Vero è peraltro che in una società come la nostra, la paideia, l’educazione dei giovani, non è in mano alla scuola, ma molto di più, a una televisione di pessima qualità e a social media dove si trova di tutto e il suo contrario. Senza contare i miti che vanno per la maggiore nell’immaginario collettivo anche giovanile e i valori di riferimento che sono più che altro denaro, violenza e individualismo sfrenato. In molti casi i modelli educativi e di vita sono rappresentati dai capi della criminalità, Bellusconedocet.
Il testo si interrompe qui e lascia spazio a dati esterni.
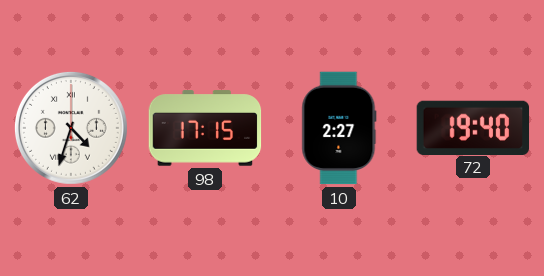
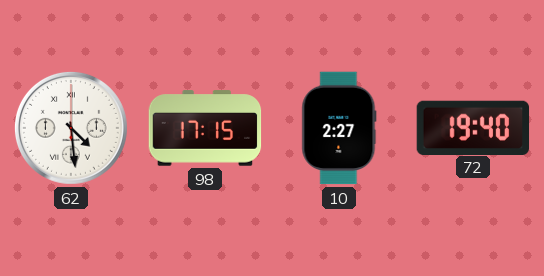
62: 4:33 -> 4:29
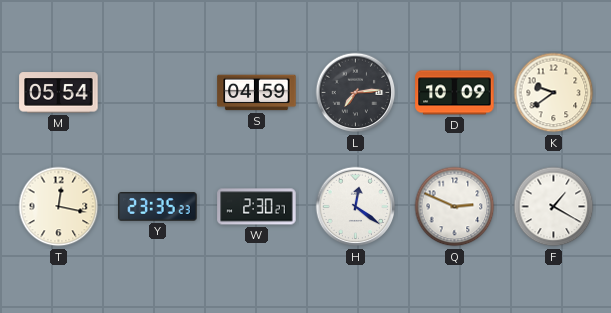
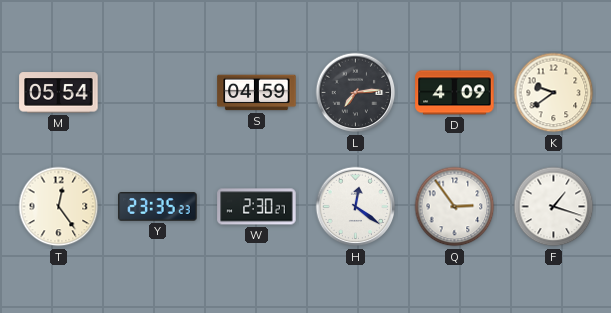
D: 10:09 -> 4:09
T: 12:17 -> 12:24
Q: 2:49 -> 2:54
F: 1:20 -> 1:18
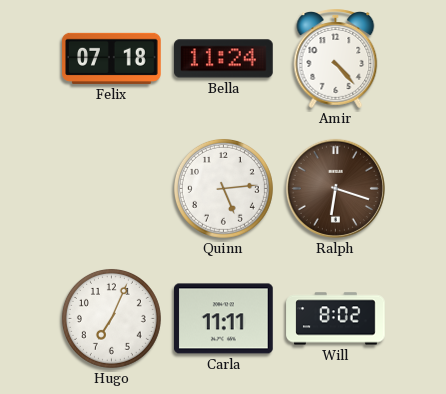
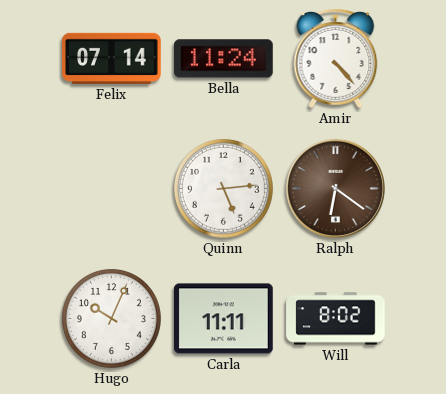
Felix: 07:18 -> 07:14
Ralph: 6:18 -> 6:21
Hugo: 7:04 -> 10:04
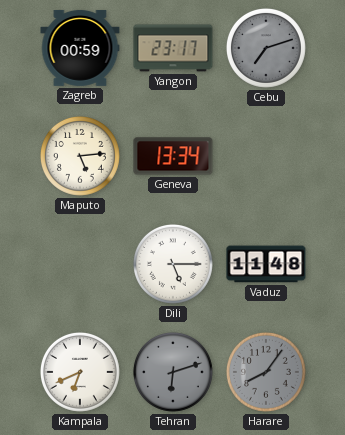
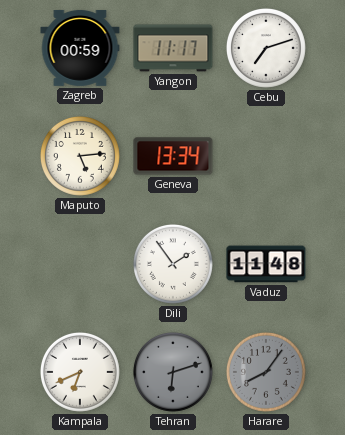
Yangon: 23:17 -> 11:17
Cebu dial: grey -> white
Dili: 5:15 -> 1:54
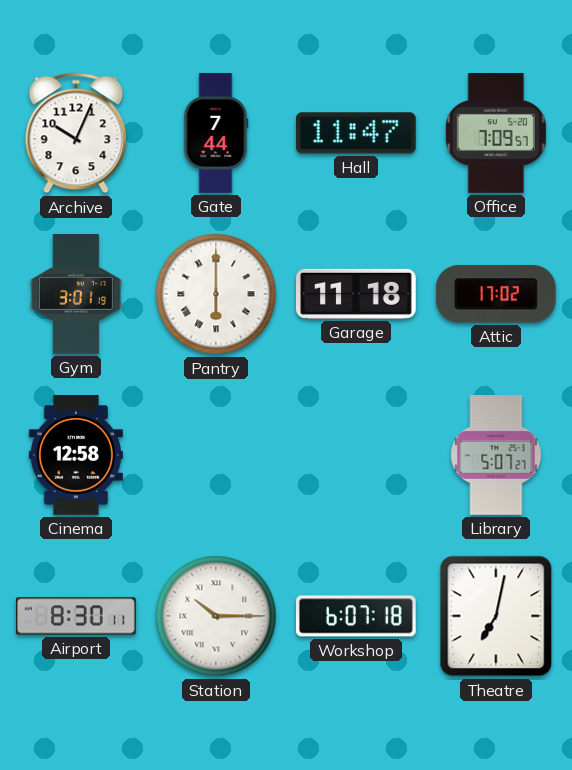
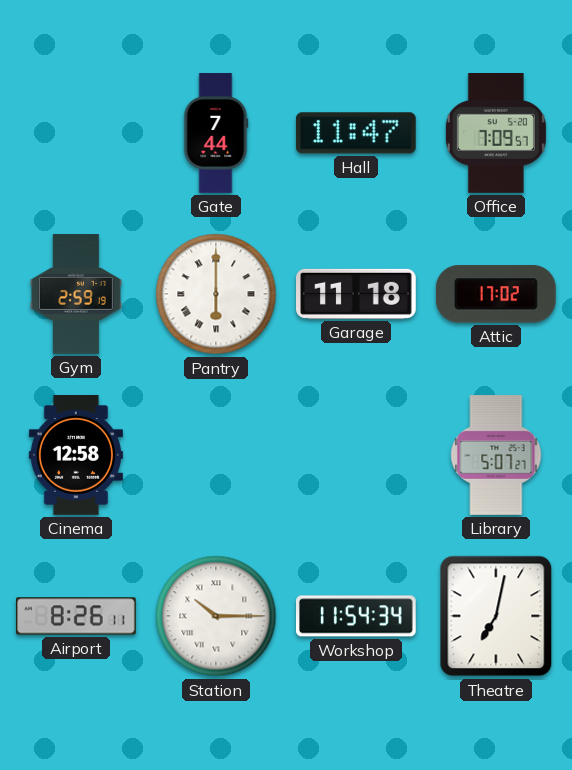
Archive: 10:04 -> none
Gym: 3:01 -> 2:59
Airport: 8:30 -> 8:26
Workshop: 6:07 -> 11:54
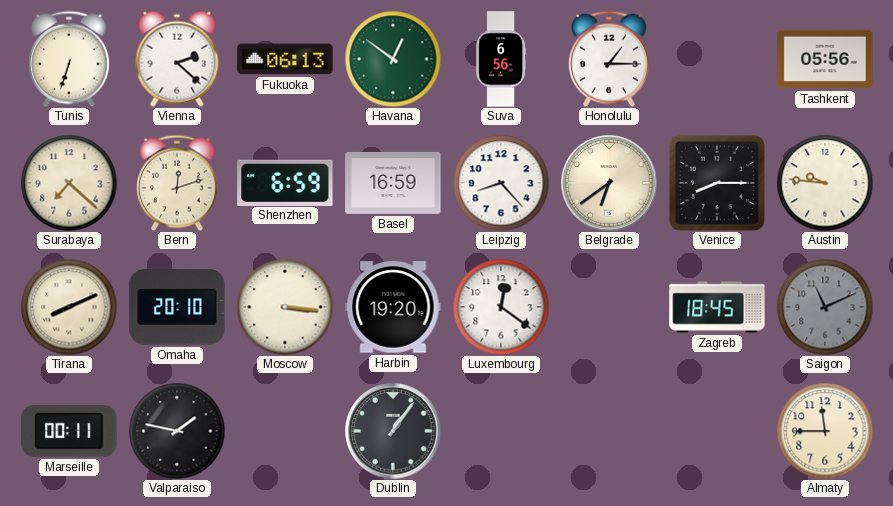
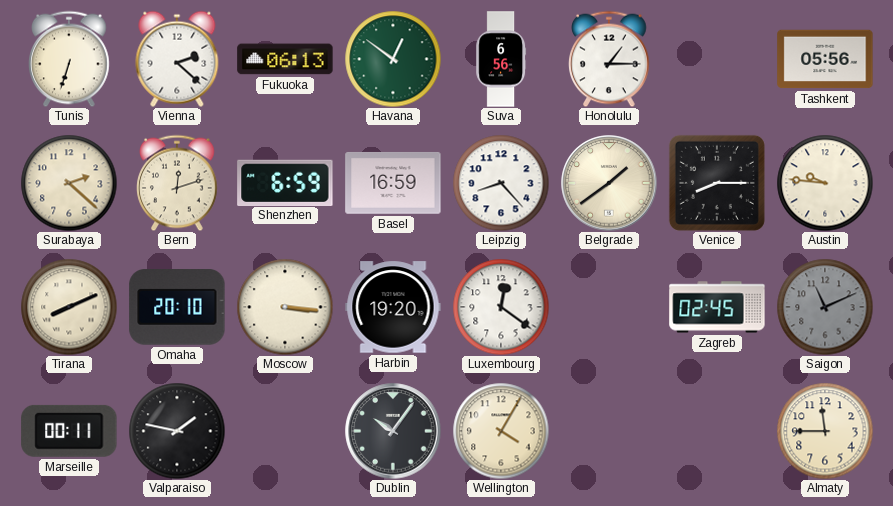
Surabaya: 7:22 -> 2:22
Belgrade: 6:39 -> 1:39
Zagreb: 18:45 -> 02:45
Dublin: 1:06 -> 10:06
Wellington: none -> 4:05
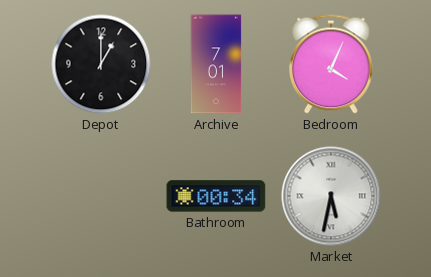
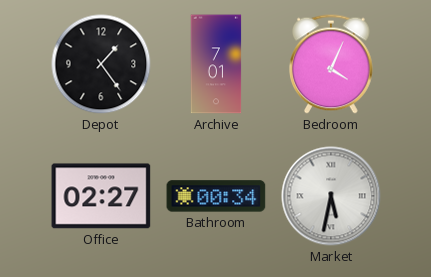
Depot: 1:00 -> 1:24
Office: none -> 02:27
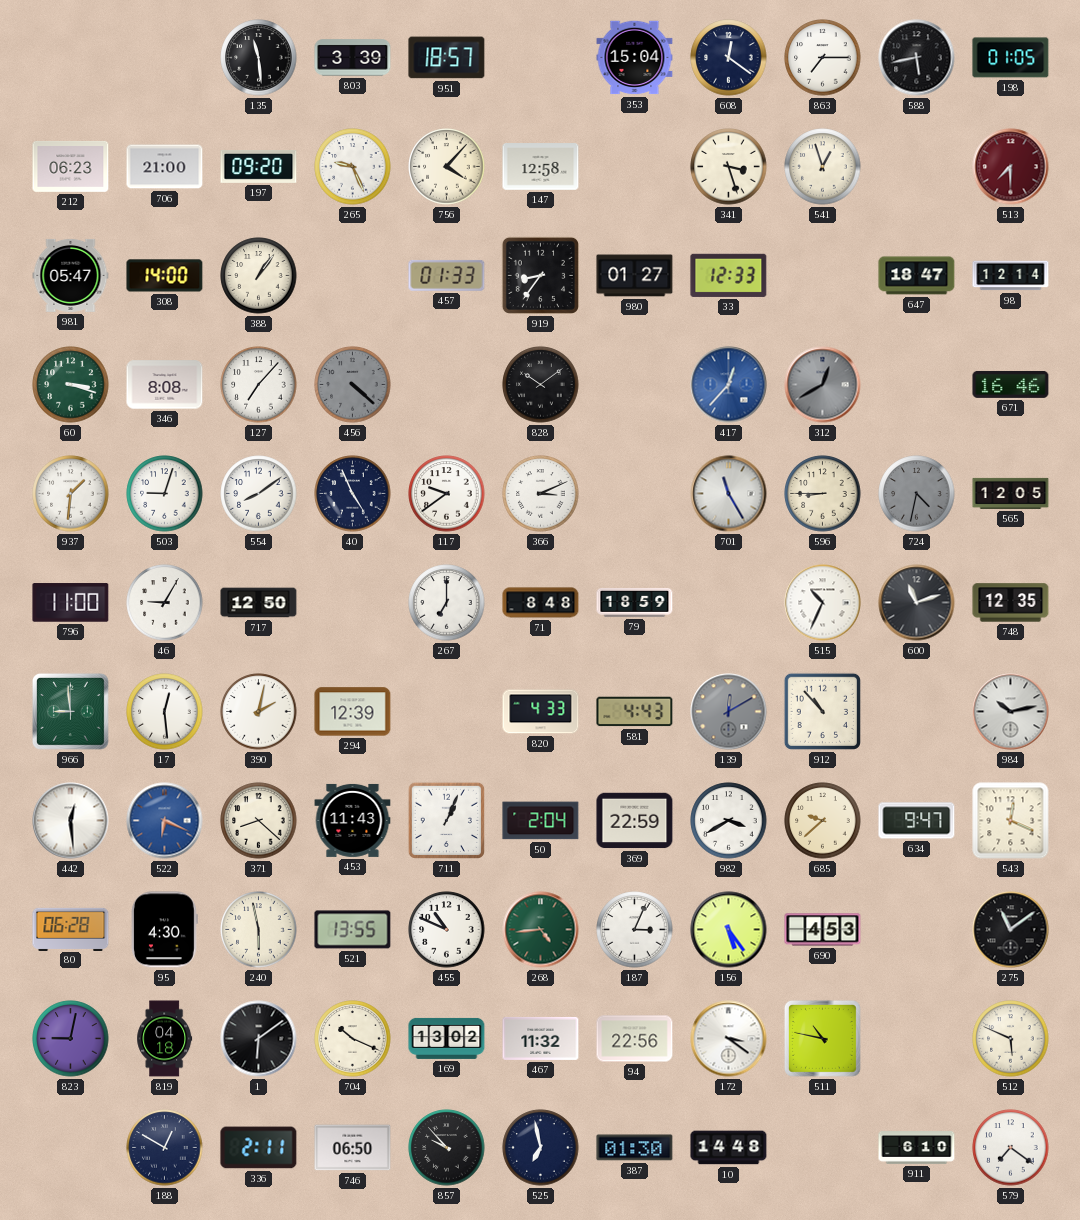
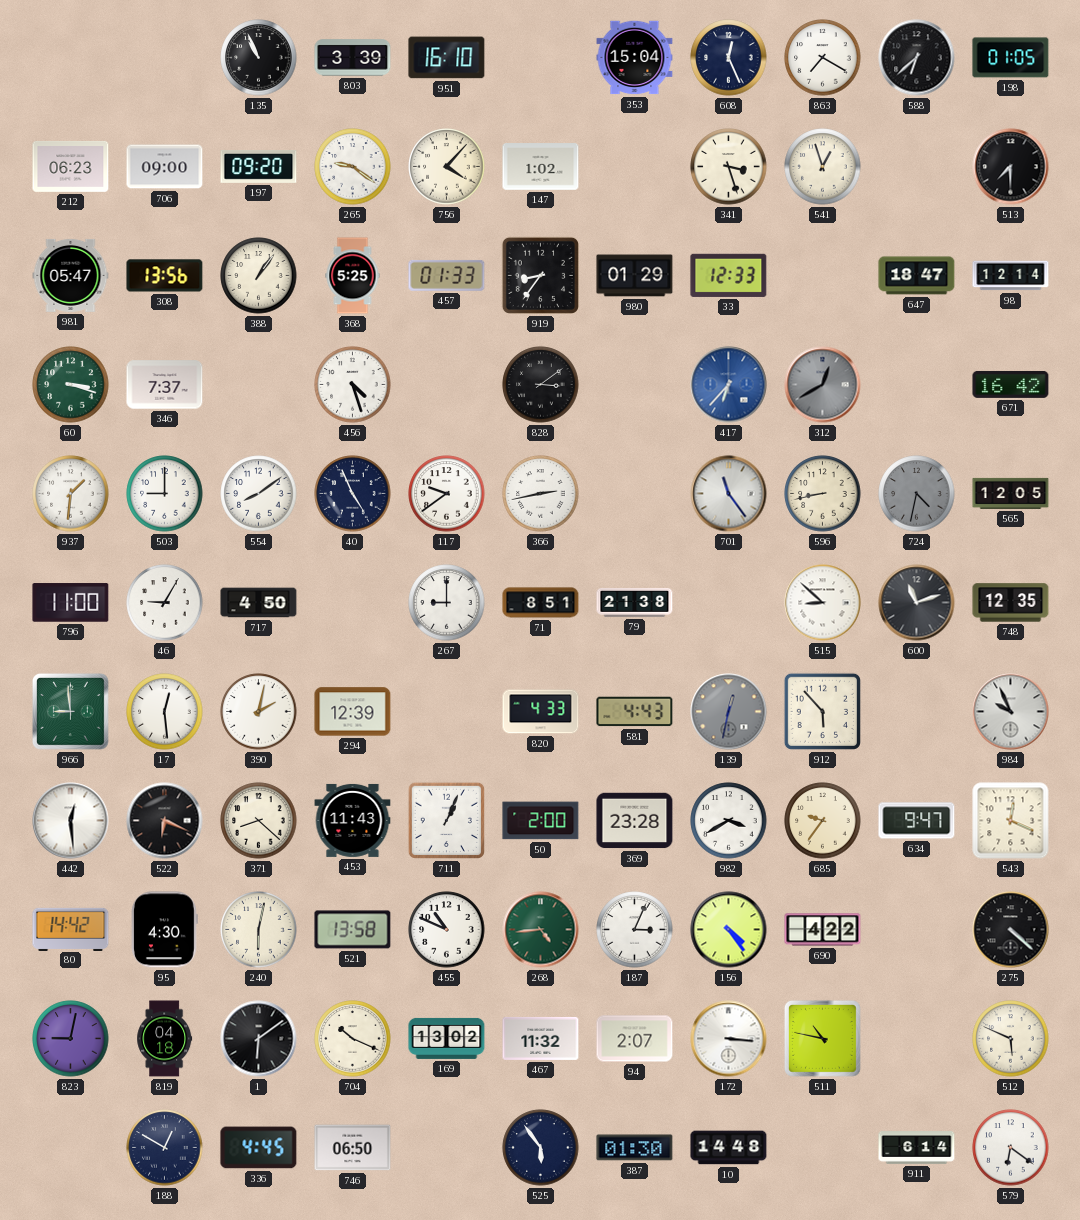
135: 11:29 -> 10:56
951: 18:57 -> 16:10
608: 12:21 -> 12:26
863: 7:15 -> 7:20
588: 5:43 -> 6:38
706: 21:00 -> 09:00
265: 9:26 -> 9:21
147: 12:58 -> 1:02
513 dial: burgundy -> black
308: 14:00 -> 13:56
368: none -> 5:25
980: 01:27 -> 01:29
346: 8:08 -> 7:37
127: 7:07 -> none
456: 4:22 -> 4:27
456 dial: grey -> white
828: 10:09 -> 3:09
417: 12:37 -> 6:37
671: 16:46 -> 16:42
503: 9:03 -> 9:00
366: 3:11 -> 2:43
701: 11:25 -> 11:24
596: 8:45 -> 8:43
717: 12:50 -> 4:50
267: 7:00 -> 9:00
71: 8:48 -> 8:51
79: 18:59 -> 21:38
515: 10:34 -> 8:52
139: 12:10 -> 12:32
912: 10:53 -> 5:53
984: 10:13 -> 9:56
522 dial: blue -> black
50: 2:04 -> 2:00
369: 22:59 -> 23:28
685: 9:38 -> 9:36
80: 06:28 -> 14:42
240: 5:58 -> 6:02
521: 13:55 -> 13:58
156: 5:24 -> 4:24
690: 4:53 -> 4:22
275: 11:09 -> 4:22
94: 22:56 -> 2:07
172: 3:21 -> 3:16
336: 2:11 -> 4:45
857: 9:53 -> none
525: 6:58 -> 5:54
911: 6:10 -> 6:14
579: 7:21 -> 6:21
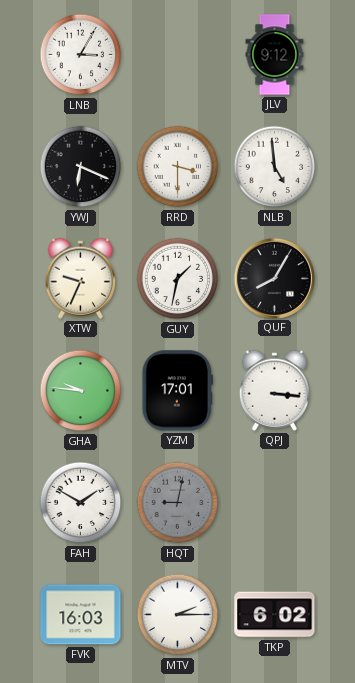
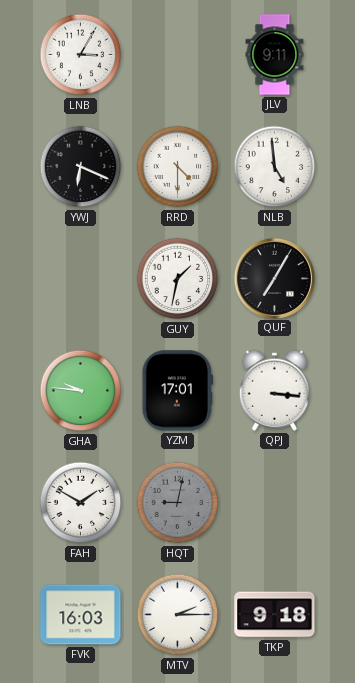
JLV: 9:12 -> 9:11
RRD: 3:30 -> 4:30
XTW: 9:34 -> none
QUF: 8:05 -> 7:05
TKP: 6:02 -> 9:18
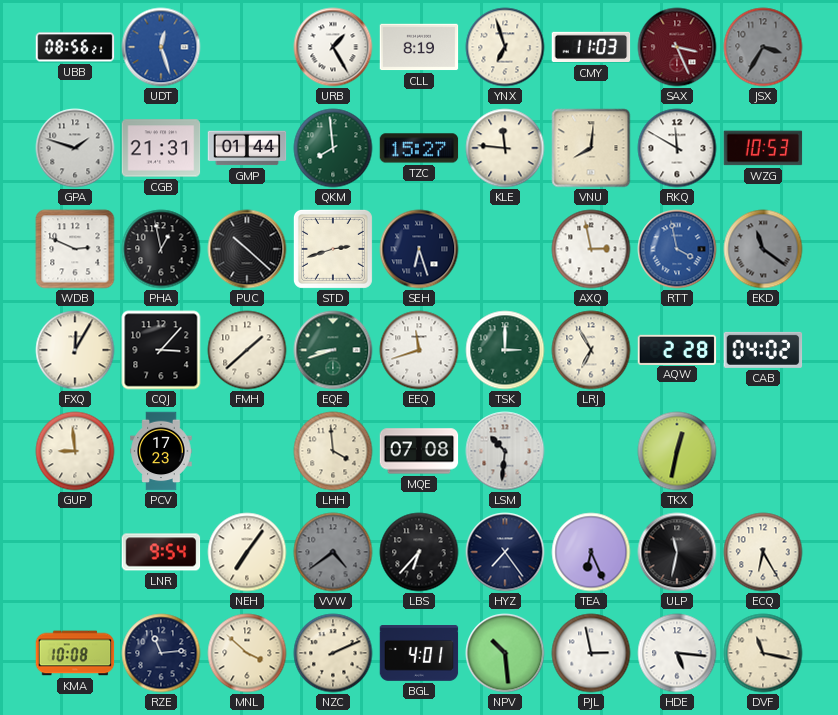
Del tutto relativo, pertanto, si rivela il concetto di Paese in via di sviluppo e di Paese sviluppato. Potremmo dire, che grazie ai tagli di spesa imposti dall’Unione europea e alle fallimentari e liquidatorie politiche perseguite da una classe politica di semianalfabeti, da Gelmini in poi, il nostro Paese si stia decisamente avviando verso il sottosviluppo, mentre Cuba si conferma un Paese di sviluppo le cui success stories indicano a molti altri Paesi quale deve essere la via da seguire.
Per non parlare dell’impegno di Cuba sul fronte della salute, non solo per sé ma per tutto il pianeta. Mentre da noi alcuni blaterano in modo insensato di chiusura delle frontiere per bloccare i virus, Cuba, raccogliendo il plauso delle Nazioni Unite, ha inviato 165 medici e infermieri in Africa per combattere il virus dell’Ebola.
Potremmo proporre un cambiamento, sia pure temporaneo, trasferendo l’attuale ministro dell’educazione cubano nel nostro governo e inviando la Giannini a imparare qualcosa all’Avana. Più difficile risulterebbe lo scambio fra Renzi e Raul, si teme fortemente che il nostro, dopo qualche giorno di chiacchiere a vuoto, sarebbe destituito e mandato a tagliare la canna da zucchero a tempo indeterminato. E senza gelato, beninteso. Ma visto che ci siamo potremmo mandare a Cuba in rieducazione grandissima parte della nostra classe politica e imprenditoriale.